BEGIN INFORMATION GIVEN

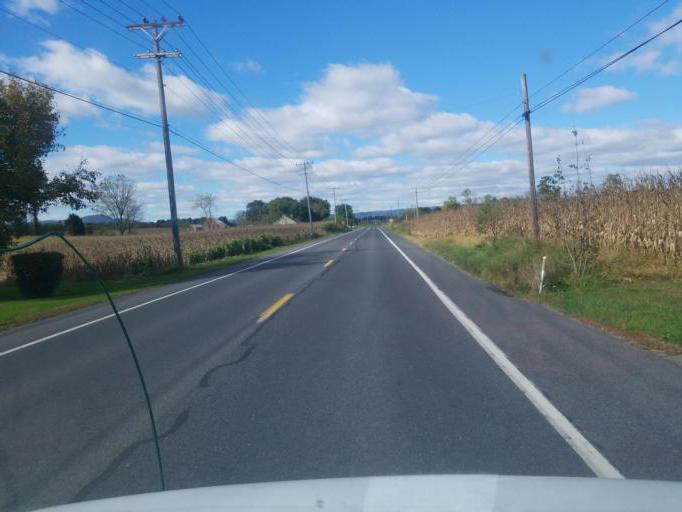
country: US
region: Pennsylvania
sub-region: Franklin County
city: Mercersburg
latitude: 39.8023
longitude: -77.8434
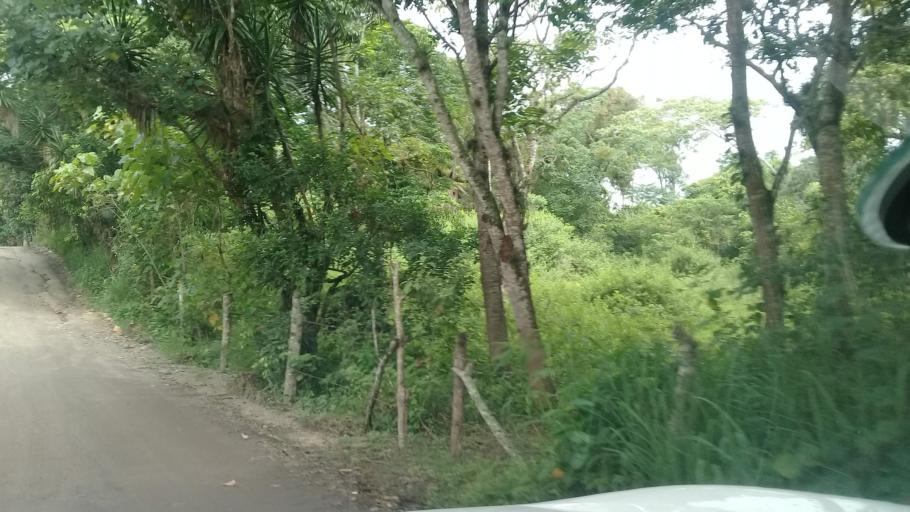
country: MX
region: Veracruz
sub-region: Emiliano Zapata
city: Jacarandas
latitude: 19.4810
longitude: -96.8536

END INFORMATION GIVEN
BEGIN INFORMATION GIVEN

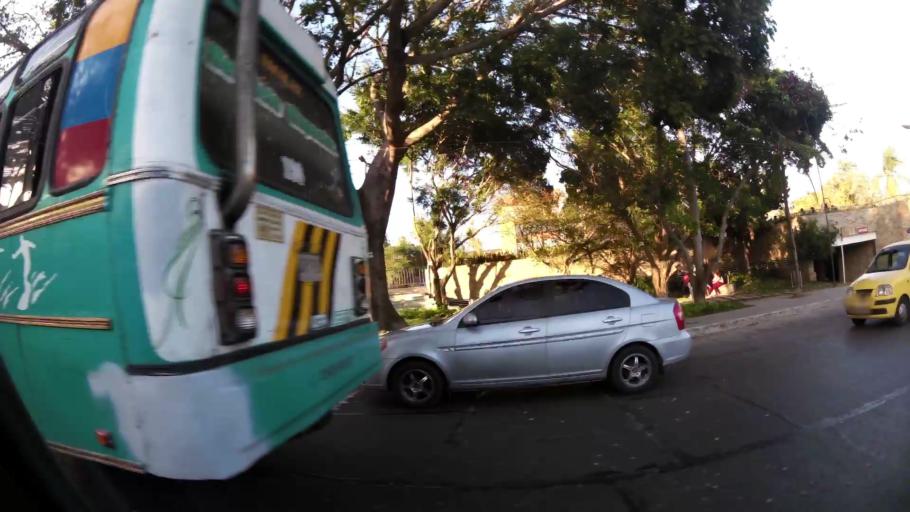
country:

END INFORMATION GIVEN
BEGIN INFORMATION GIVEN

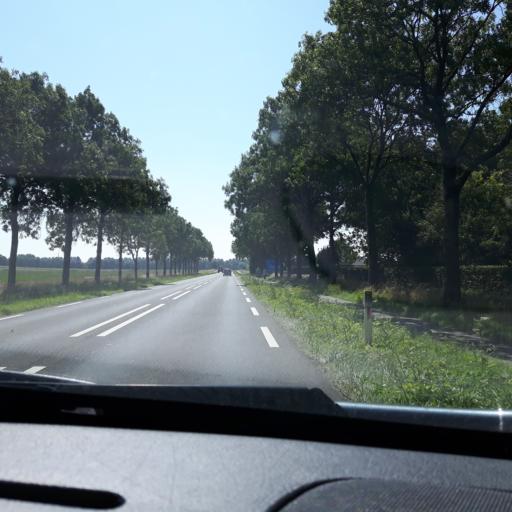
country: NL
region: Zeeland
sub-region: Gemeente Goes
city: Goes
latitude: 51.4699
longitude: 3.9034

END INFORMATION GIVEN

WHAT IS BEING ASKED:
Echo the stretch of lines from the one containing "country: US" through the one containing "latitude: 19.4810", both ends included, and leave the pictures out of the answer.

THE SOLUTION:
country: US
region: Pennsylvania
sub-region: Franklin County
city: Mercersburg
latitude: 39.8023
longitude: -77.8434
country: MX
region: Veracruz
sub-region: Emiliano Zapata
city: Jacarandas
latitude: 19.4810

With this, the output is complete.